However at a St Moritz Tobogganing Club meeting members voted by a two-thirds majority to allow women to ride the Cresta Run again and become members.
"It's a good step forward," GB skeleton racer Jerry Rice told BBC Sport.
"They are moving forward and I agree that it's time for the women to be able to slide like the men. I look forward to seeing women on the run."
The St Moritz Tobogganing Club was founded by British Military officers in 1887.
Rice worked at the world's oldest natural ice run for two seasons and reckons he has hurled himself down the 1,325-yard track up to 200 times.
"I got into Cresta through my dad, who was a member and had been for a number of years," he said.
"I worked two full seasons and I've probably done between 150-200 runs.
"That's how I got into skeleton - someone said to me 'you're pretty good at this, perhaps you should give skeleton a go', so I did."
Rice, who is racing on the World Cup circuit this year, finished 10th at the 2018 Winter Olympics in Pyeongchang, where team-mate Dom Parsons won bronze. Lizzy Yarnold defended her Olympic title in the women's race, with fellow Briton Laura Deas finishing third.

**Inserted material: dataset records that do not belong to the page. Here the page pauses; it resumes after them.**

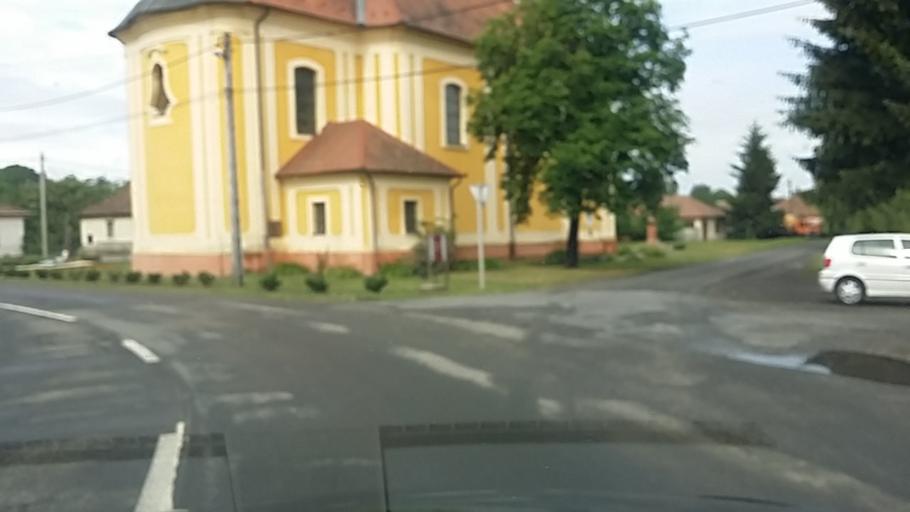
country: SK
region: Nitriansky
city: Zeliezovce
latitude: 47.9777
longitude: 18.7843
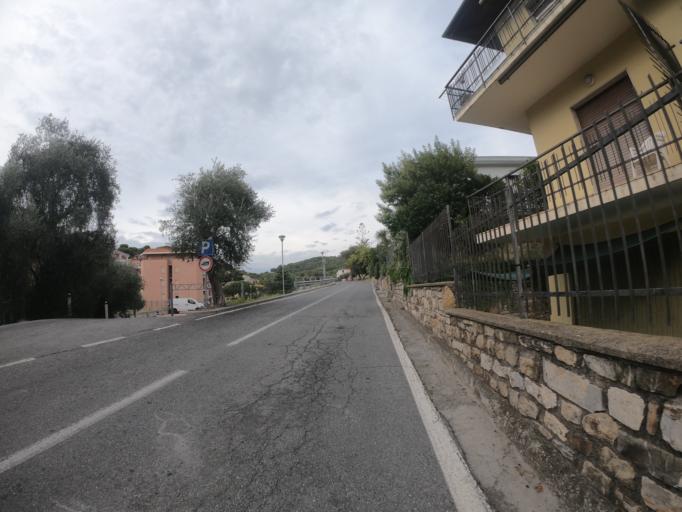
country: IT
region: Liguria
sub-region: Provincia di Savona
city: Marina di Andora
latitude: 43.9542
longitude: 8.1517
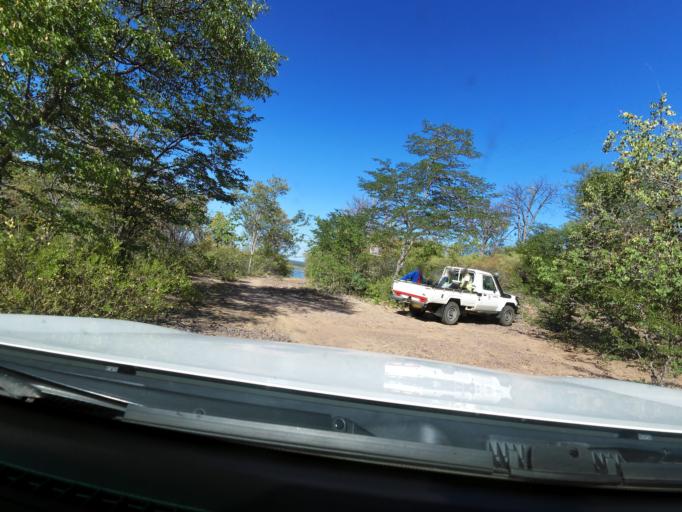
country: ZW
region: Matabeleland North
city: Kamativi Mine
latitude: -17.9433
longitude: 27.0767
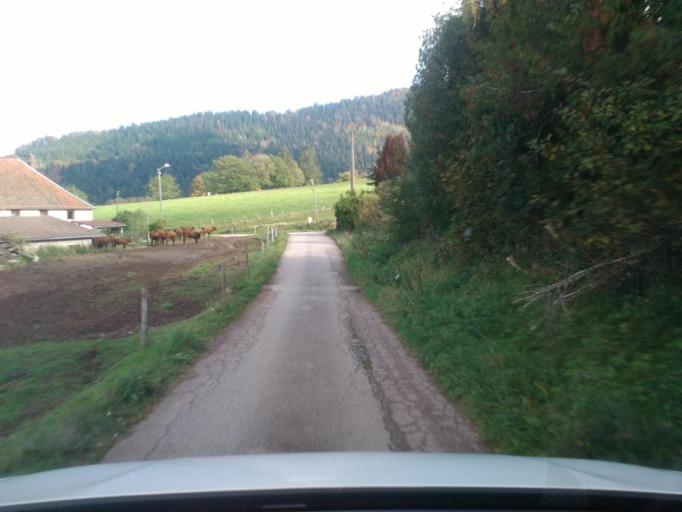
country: FR
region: Lorraine
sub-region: Departement des Vosges
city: Senones
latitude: 48.4004
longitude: 7.0732
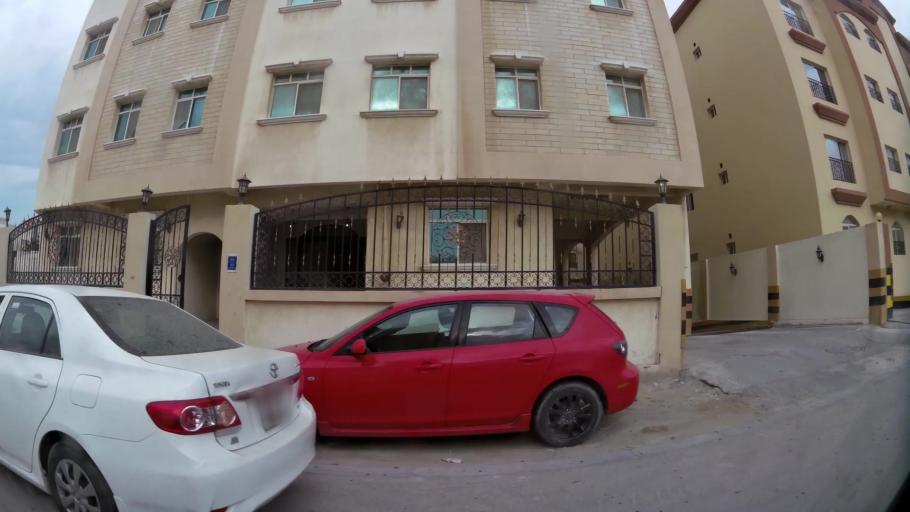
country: QA
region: Baladiyat ad Dawhah
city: Doha
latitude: 25.2762
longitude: 51.4957
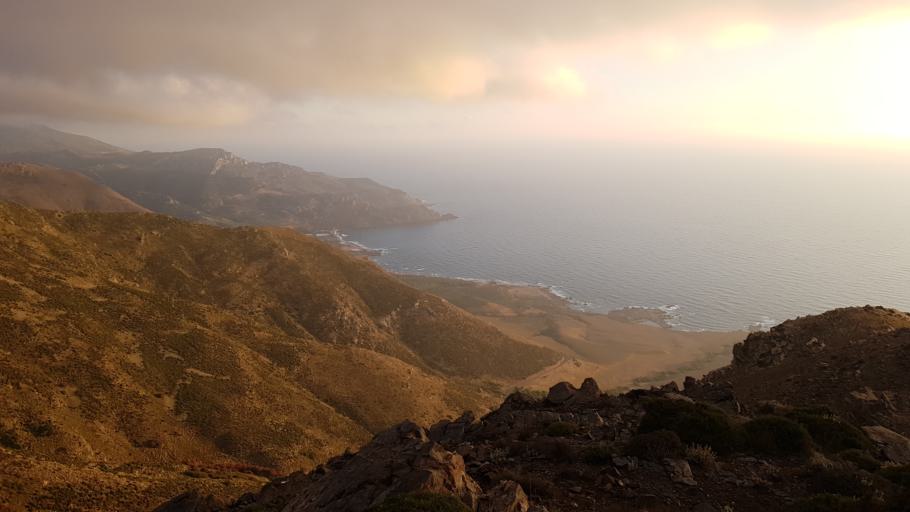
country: GR
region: Crete
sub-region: Nomos Chanias
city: Vryses
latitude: 35.4440
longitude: 23.5895
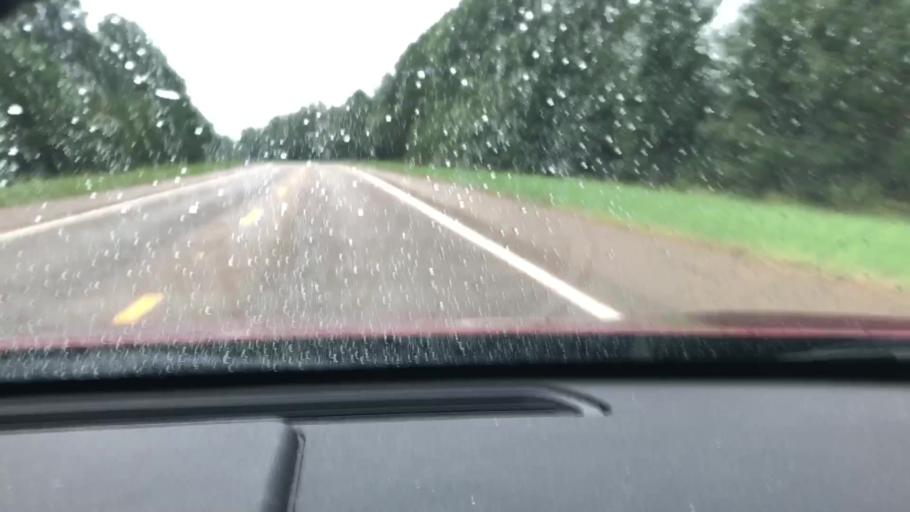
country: US
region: Arkansas
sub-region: Columbia County
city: Magnolia
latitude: 33.2981
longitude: -93.2622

"There are some big differences between the sports [tobboganing and skeleton] but both are similar in terms of how it feels," added Rice.
"You're at the top of a track and about to hurtle down at about 80mph with no breaks and not much protection.
"It's a nerve-wracking experience, just as skeleton is. After a while, you get used to both of them, though."
Women's skeleton and bobsleigh have been part of the Winter Olympics since 2002, with Britain's women winning three golds, one silver and two bronze medals and the men collecting three bronzes.